David Abraham: "Sliding in is a last resort"

Sliding in as a last resort, thinking quicker than opponents, learning new things until his final game and the special feeling of playing in Europe - in an interview with, David Abraham spoke to us about quick opposition players, the end-of-season run-in and the upcoming game in Frankfurt.

Hello David, how is your calf and when will you be back in team training?

David Abraham: My calf feels good again. I haven’t been able to return to team training today but I’ll be back on Wednesday. I trained individually today and received treatment on my calf.

You put in a good performance against Dortmund and the defence had the pacy BVB attack under control. What’s the best way to defend against quick players like Aubameyang?

Abraham: You have to always stay tight to them and think quicker than them. Everyone knows that he is quick and his teammates try to utilise his pace and use it to their advantage by playing long balls over the top. As a defender, you have to anticipate what’s going to happen and bank on the fact that you can react quicker than your opponent.
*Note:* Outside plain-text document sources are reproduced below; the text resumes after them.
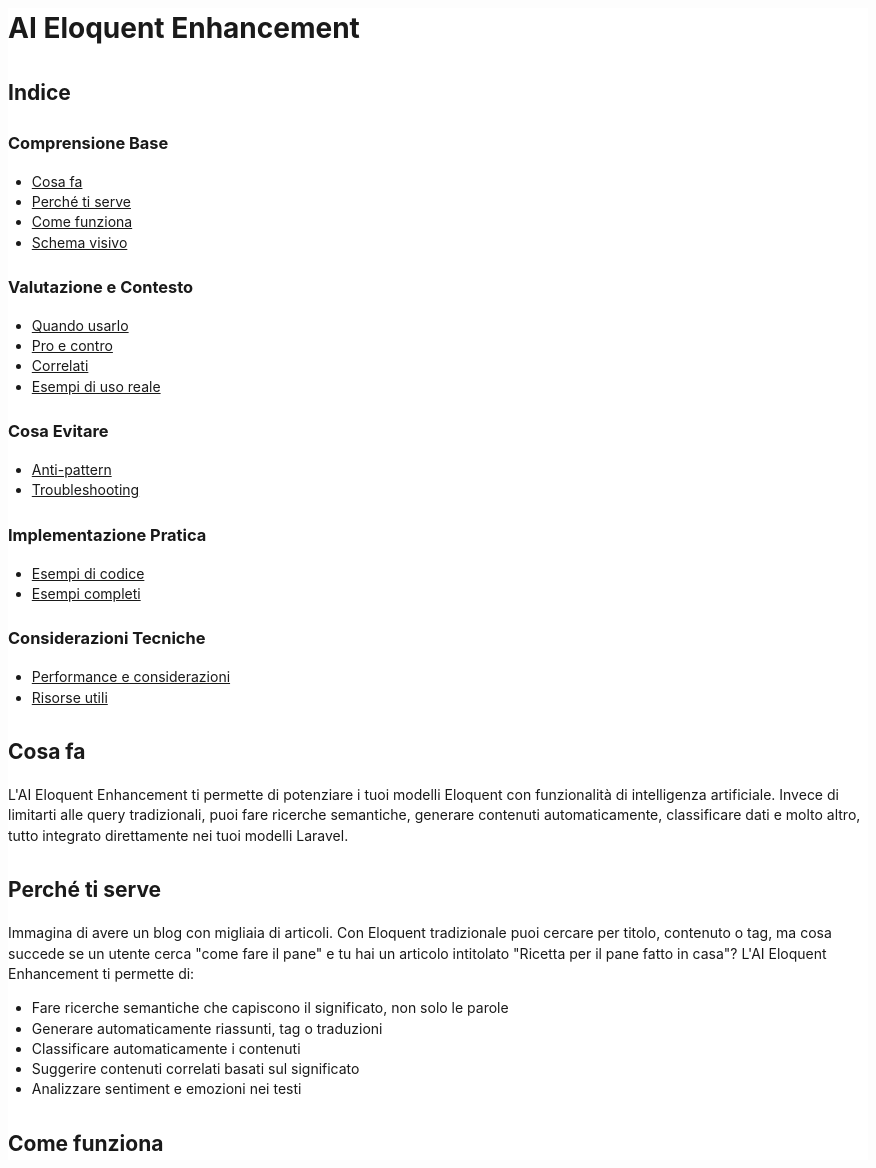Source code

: # AI Eloquent Enhancement

## Indice

### Comprensione Base
- [Cosa fa](#cosa-fa)
- [Perché ti serve](#perché-ti-serve)
- [Come funziona](#come-funziona)
- [Schema visivo](#schema-visivo)

### Valutazione e Contesto
- [Quando usarlo](#quando-usarlo)
- [Pro e contro](#pro-e-contro)
- [Correlati](#correlati)
- [Esempi di uso reale](#esempi-di-uso-reale)

### Cosa Evitare
- [Anti-pattern](#anti-pattern)
- [Troubleshooting](#troubleshooting)

### Implementazione Pratica
- [Esempi di codice](#esempi-di-codice)
- [Esempi completi](#esempi-completi)

### Considerazioni Tecniche
- [Performance e considerazioni](#performance-e-considerazioni)
- [Risorse utili](#risorse-utili)

## Cosa fa

L'AI Eloquent Enhancement ti permette di potenziare i tuoi modelli Eloquent con funzionalità di intelligenza artificiale. Invece di limitarti alle query tradizionali, puoi fare ricerche semantiche, generare contenuti automaticamente, classificare dati e molto altro, tutto integrato direttamente nei tuoi modelli Laravel.

## Perché ti serve

Immagina di avere un blog con migliaia di articoli. Con Eloquent tradizionale puoi cercare per titolo, contenuto o tag, ma cosa succede se un utente cerca "come fare il pane" e tu hai un articolo intitolato "Ricetta per il pane fatto in casa"? L'AI Eloquent Enhancement ti permette di:

- Fare ricerche semantiche che capiscono il significato, non solo le parole
- Generare automaticamente riassunti, tag o traduzioni
- Classificare automaticamente i contenuti
- Suggerire contenuti correlati basati sul significato
- Analizzare sentiment e emozioni nei testi

## Come funziona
You were involved in a few foot races and tackles both outside and inside the box. You also slid into tackles on a few occasions. Do you commit fully in those instances or do you only go in when you’re 100% sure that you will get the ball? 

Abraham: Sliding in is definitely a last resort. When I know that the striker has a small advantage over me, that I can’t outrun him and that a slide tackle is the only option then I have to do it. But I have to be certain that I’ll win the ball. If that’s not the case then I’ll leave it as I don’t want to risk giving away a penalty and compromising the team.

How important is it for you to win your first tackle in a game?

Abraham: It’s not the first tackle of the game that is important for me. It’s more important to remain alert for the whole game and to win all or the majority of my tackles. I don’t feel different or uncertain if I lose my first tackle and I have just as much confidence.

You are the oldest player at TSG. In what way do you feel that you can still continue to learn from a footballing point of view?

Abraham: You never stop learning. I’ve learnt so much during my time at Hoffenheim – every day at training and in Bundesliga games. I’ll continue to learn right up until the final game of my career.  

There are still three games to go – what would make this a perfect season?

Abraham: I’m hoping to start all three remaining games. That’s my personal aim. From a team and club point of view, I’m hoping that we can qualify for the Europa League. It would be great to be able to play in Europe.

You’ve already played in the Champions League with FC Basel. What are the best things about playing in Europe?

Abraham: As a player, you can tell straight away when you’re playing in Europe. It’s quite special and the games feel different to league fixtures. Everyone watches your game. And the best thing of course is to stand on the pitch and hear the Champions League anthem with the whole ground stood up. It’s unbelievable and then you realise that you are actually there. It’s a wonderful feeling.

You travel to Frankfurt on Saturday. What are you expecting from the game? 

Abraham: It’ll be a tough match. They provide good opposition and have already shown that they have quality in their side. It’ll be a battle, just as it was against Dortmund. But I’m hoping that this time we can come out on top and win the game.